90. Und wie es sich bei dieser ganzen Frage um den Begriff des Menschen handelt, so nicht minder auch um den Begriff Gottes. Und hier können wir nun auf den Grenzpunkt treffen, an dem Religion und Ethik sich berühren, mithin ebenso sich unterscheiden, wie vereinbar werden.

Der Gott der Ethik ist der Gott der Menschheit; der Gott, der aus der Vielheit der Völker die Eine Menschheit herstellt und in dieser Einen Menschheit die Sittlichkeit zur Wirklichkeit bringt. Die Religion dagegen hat es vorab mit dem Individuum zu tun, das zwar auch von der Ethik gebraucht, aber in der Sünde für die Ethik von der Religion entdeckt wird. Nun aber hat sich allmählich dieses Individuum erweitert; die soziale Verallgemeinerung hat ihm eine breite Mehrheit verschafft; freilich keine Allheit. Aber die soziale Einsicht, wie sie vollends durch den sozialen Impuls angetrieben wird, erweitert wiederum diese Mehrheit. Es fehlt nicht viel, und das Mitleid wächst in das Urteil aus: sind es denn nicht alle Menschen, mit geringen, verschwindenden Ausnahmen, die von diesem Menschenleid der Armut betroffen sind? Was bedeutet danach die Unterscheidung zwischen Mehrheit und Allheit?

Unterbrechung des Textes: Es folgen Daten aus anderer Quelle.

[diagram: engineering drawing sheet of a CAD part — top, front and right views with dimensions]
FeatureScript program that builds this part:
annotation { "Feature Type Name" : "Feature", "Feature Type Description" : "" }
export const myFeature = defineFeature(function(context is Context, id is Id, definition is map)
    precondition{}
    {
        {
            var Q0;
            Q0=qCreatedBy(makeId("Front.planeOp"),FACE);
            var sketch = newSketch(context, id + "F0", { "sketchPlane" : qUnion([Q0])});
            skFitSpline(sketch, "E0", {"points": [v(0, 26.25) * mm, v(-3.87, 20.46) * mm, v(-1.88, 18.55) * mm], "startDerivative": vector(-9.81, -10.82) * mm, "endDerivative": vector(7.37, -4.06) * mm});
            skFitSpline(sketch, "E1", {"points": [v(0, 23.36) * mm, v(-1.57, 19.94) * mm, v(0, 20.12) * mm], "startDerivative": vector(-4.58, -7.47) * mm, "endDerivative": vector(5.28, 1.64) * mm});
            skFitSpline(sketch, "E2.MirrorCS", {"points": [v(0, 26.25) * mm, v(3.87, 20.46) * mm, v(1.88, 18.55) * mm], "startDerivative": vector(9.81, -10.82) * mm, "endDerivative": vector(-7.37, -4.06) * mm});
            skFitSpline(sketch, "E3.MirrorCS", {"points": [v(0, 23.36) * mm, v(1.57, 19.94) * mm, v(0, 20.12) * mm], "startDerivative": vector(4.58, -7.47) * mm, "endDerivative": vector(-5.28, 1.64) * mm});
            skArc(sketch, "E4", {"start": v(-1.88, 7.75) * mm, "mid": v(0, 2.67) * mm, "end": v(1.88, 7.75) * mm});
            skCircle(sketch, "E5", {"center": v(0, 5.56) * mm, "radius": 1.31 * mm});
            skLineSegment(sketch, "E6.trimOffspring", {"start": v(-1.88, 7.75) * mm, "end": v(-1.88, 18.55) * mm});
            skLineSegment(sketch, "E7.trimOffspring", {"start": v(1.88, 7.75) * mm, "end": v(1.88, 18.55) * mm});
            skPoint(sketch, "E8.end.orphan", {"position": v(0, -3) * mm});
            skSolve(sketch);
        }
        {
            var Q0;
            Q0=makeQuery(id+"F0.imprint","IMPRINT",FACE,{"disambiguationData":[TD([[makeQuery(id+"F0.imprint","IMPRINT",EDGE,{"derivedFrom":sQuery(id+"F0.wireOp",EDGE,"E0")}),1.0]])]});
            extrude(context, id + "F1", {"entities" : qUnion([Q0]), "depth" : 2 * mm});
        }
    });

91. So leichtfertig waren die Propheten nicht in ihren Schlüssen. Sie hielten an der Allheit der Menschheit fest, und verringerten darüber doch nicht den erdrückenden Wert der Mehrheit, die sich ihrem Mitleid eröffnete. Sie hielten fest an dem Einzigen Gotte, und wurden in dem Glauben an ihn, als den Bürgen der Allheit, nicht erschüttert durch die soziale Einsicht von der Majorität der Armen. Sie brauchten darin nicht erschüttert zu werden, weil sie ja bereits die Armen als die Frommen erkannt hatten.

Nun aber übertrugen sie diese Einsicht auch auf ihren messianischen Gottesbegriff, dem sie dabei die höchste Vollendung gaben, indem sie ihn von allen Schlacken nationaler Zufälligkeit befreiten.